2006 Ohio Revised Code - 2923.02. Attempt.

§ 2923.02. Attempt.
 

(A)  No person, purposely or knowingly, and when purpose or knowledge is sufficient culpability for the commission of an offense, shall engage in conduct that, if successful, would constitute or result in the offense. 

(B)  It is no defense to a charge under this section that, in retrospect, commission of the offense that was the object of the attempt was either factually or legally impossible under the attendant circumstances, if that offense could have been committed had the attendant circumstances been as the actor believed them to be. 

(C)  No person who is convicted of committing a specific offense, of complicity in the commission of an offense, or of conspiracy to commit an offense shall be convicted of an attempt to commit the same offense in violation of this section. 

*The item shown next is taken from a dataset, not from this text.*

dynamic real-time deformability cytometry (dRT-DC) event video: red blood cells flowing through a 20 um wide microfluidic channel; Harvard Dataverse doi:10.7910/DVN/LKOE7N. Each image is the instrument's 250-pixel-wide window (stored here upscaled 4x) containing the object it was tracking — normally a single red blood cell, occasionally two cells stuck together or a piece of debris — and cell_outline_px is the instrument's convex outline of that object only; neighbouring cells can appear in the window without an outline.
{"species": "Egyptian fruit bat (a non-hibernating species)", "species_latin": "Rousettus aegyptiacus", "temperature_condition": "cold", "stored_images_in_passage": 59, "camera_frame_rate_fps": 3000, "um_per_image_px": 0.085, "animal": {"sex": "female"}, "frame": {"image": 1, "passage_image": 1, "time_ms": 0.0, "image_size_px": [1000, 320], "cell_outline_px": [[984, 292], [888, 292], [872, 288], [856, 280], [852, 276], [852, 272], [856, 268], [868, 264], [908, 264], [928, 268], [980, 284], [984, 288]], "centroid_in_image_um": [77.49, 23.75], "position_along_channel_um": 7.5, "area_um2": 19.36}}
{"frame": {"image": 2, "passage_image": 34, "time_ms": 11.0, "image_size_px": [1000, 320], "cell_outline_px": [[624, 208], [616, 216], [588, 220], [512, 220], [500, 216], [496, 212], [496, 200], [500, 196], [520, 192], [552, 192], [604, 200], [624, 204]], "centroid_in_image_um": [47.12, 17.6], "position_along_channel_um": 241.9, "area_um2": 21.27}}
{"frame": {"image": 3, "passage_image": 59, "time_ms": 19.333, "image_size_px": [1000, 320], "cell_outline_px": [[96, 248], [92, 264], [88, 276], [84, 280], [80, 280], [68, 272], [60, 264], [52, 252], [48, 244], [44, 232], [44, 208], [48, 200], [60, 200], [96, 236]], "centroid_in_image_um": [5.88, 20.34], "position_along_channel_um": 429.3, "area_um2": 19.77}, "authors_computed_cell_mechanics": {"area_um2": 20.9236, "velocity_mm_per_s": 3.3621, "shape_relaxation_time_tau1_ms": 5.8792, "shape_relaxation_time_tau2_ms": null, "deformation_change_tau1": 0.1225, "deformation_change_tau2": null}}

(D)  It is an affirmative defense to a charge under this section that the actor abandoned the actor's effort to commit the offense or otherwise prevented its commission, under circumstances manifesting a complete and voluntary renunciation of the actor's criminal purpose. 

(E)  Whoever violates this section is guilty of an attempt to commit an offense. An attempt to commit aggravated murder, murder, or an offense for which the maximum penalty is imprisonment for life is a felony of the first degree. An attempt to commit a drug abuse offense for which the penalty is determined by the amount or number of unit doses of the controlled substance involved in the drug abuse offense is an offense of the same degree as the drug abuse offense attempted would be if that drug abuse offense had been committed and had involved an amount or number of unit doses of the controlled substance that is within the next lower range of controlled substance amounts than was involved in the attempt. An attempt to commit any other offense is an offense of the next lesser degree than the offense attempted. In the case of an attempt to commit an offense other than a violation of Chapter 3734. of the Revised Code that is not specifically classified, an attempt is a misdemeanor of the first degree if the offense attempted is a felony, and a misdemeanor of the fourth degree if the offense attempted is a misdemeanor. In the case of an attempt to commit a violation of any provision of Chapter 3734. of the Revised Code, other than section 3734.18 of the Revised Code, that relates to hazardous wastes, an attempt is a felony punishable by a fine of not more than twenty-five thousand dollars or imprisonment for not more than eighteen months, or both. An attempt to commit a minor misdemeanor, or to engage in conspiracy, is not an offense under this section. 

(F)  As used in this section, "drug abuse offense" has the same meaning as in section 2925.01 of the Revised Code. 
 

HISTORY: 134 v H 511 (Eff 1-1-74); 140 v S 210 (Eff 7-1-83); 140 v H 651 (Eff 10-1-84); 144 v H 225 (Eff 10-23-91); 146 v S 2 (Eff 7-1-96); 148 v S 107. Eff 3-23-2000.
 

Not analogous to former RC § 2923.02 (GC §§ 12819-1, 12819-2; 102 v 124; Bureau of Code Revision, 10-1-53), repealed 134 v H 511, § 2, eff 1-1-74.

 

19xx Committee Report or Comment.

1974 Committee Comment to H 511

This section is a general attempt statute which consolidates several specific attempt provisions in former law, and, with three exceptions, establishes an attempt to commit any offense as an offense in itself. The exceptions are an attempt to commit conspiracy, an attempt to commit a minor misdemeanor, and an attempt to commit any offense which in itself is defined as an attempt - in these cases, attempt is not an offense. 

Under the section, an attempt must be purposely or knowingly committed. If the offense attempted specifies that purpose is the culpable mental state required for its commission, then the attempt must be purposeful. Purposely or knowingly attempting to commit a crime is sufficient to make the attempt an offense if the crime attempted requires knowledge, recklessness, or negligence for its commission. 

In order to prove an attempt to commit an offense, it must be shown that particular conduct directed toward commission of the offense took place and that such conduct, if successful, would constitute or result in the offense. The fact that hindsight shows that it would have been impossible to commit the offense under the circumstances is no defense. Thus, if the gun has a broken firing pin and misfires, this is no defense to a charges of attempted murder. 

When a person quits his efforts to commit an offense, or otherwise prevents its commission, under circumstances showing that he completely and voluntarily gives up his criminal purpose, then he is not guilty of an attempt. Also, a person cannot be convicted of an attempt to commit an offense if he is convicted of a conspiracy to commit it, or is convicted of its actual commission or complicity in its actual commission. 

An attempt to commit murder is a first degree felony. An attempt to commit any other offense is a crime of the next lesser degree than the offense attempted. For example, an attempt to commit a first degree misdemeanor is itself a second degree misdemeanor. In the case of unclassified offenses (those offenses whose penalties do not follow the penalty scheme in the new criminal code), an attempted felony is a first degree misdemeanor, and an attempted misdemeanor is a fourth degree misdemeanor.